6. Sleep is a God-given marker, putting a boundary between one day and the next. The pressure-cooker, I-am-in-indispensable, burning-the-candle-at-both-ends, 24-7 culture we live in needs a divine corrective. Sleep should be more than the briefest of pauses. Sleep brings closure on today before the advent of tomorrow. Pastor Ian Stackhouse devotes a whole chapter to a theology of sleep in The Day is Yours. In it he writes ‘Our lives roll from one day to the next, accumulating debris like a tornado, until one day it all catches up with us in one almighty disaster’. Sleep is God’s boundary marker from one day to the next. He adds, ‘God in his ordinance of the world causes the sun to go down, the sun to rise, and then the sun to go down again. What keeps me going is the knowledge that however awful today has been, tomorrow is another day… Each day comes fresh. His mercies are new every morning’ (The Day is Yours, p77-89).

So, what time of day are you reading this? Is it morning, afternoon, or evening?

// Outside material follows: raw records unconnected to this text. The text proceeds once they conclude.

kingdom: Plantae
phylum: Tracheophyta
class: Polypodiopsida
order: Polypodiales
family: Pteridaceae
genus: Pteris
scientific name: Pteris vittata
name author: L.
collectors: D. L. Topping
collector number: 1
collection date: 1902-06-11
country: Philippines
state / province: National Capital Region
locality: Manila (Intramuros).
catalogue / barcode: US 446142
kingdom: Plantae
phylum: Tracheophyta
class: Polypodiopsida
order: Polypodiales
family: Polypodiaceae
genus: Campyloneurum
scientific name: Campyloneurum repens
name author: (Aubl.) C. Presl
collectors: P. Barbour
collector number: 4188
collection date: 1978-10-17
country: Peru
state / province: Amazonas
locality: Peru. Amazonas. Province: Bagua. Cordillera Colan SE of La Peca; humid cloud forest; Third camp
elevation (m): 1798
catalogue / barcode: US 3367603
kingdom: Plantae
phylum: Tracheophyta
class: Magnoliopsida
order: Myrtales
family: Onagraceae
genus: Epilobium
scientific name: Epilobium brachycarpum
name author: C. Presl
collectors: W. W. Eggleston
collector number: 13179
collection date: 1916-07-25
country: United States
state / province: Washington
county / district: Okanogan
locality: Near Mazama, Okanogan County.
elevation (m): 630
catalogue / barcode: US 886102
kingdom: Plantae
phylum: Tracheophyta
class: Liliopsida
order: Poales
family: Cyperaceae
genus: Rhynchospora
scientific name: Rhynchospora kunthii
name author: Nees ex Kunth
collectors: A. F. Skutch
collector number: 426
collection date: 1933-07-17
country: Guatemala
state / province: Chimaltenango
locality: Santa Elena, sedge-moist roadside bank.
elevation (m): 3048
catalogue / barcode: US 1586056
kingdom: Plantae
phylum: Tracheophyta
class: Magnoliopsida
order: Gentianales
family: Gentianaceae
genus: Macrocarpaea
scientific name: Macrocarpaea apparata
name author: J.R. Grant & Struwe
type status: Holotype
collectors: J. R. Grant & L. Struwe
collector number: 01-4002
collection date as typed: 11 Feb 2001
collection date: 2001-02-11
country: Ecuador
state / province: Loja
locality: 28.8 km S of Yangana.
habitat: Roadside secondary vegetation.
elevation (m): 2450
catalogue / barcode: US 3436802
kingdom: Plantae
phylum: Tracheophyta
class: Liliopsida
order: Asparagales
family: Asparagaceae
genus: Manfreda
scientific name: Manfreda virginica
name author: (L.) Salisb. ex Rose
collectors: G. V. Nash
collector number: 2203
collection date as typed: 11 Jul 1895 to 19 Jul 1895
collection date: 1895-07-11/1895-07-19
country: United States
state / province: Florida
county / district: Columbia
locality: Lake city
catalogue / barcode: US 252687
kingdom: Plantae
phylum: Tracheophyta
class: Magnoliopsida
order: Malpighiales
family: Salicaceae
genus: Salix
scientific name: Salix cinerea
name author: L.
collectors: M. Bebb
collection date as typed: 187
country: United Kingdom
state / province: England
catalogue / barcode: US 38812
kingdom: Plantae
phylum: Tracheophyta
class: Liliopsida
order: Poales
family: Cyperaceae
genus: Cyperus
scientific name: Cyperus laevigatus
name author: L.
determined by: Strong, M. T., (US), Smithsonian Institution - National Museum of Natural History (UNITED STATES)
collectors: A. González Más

If it’s morning I hope your day opens up into a day of opportunity and blessing. If it’s afternoon and you’ve hit that post-lunch slump may God renew you. If it’s evening and you’ll soon be under the sheets may God grant you deep sleep. … and if, like me, you ever experience the frustration of being wide-awake-in-the-dead-of-night may you be encouraged that God will carry you through it.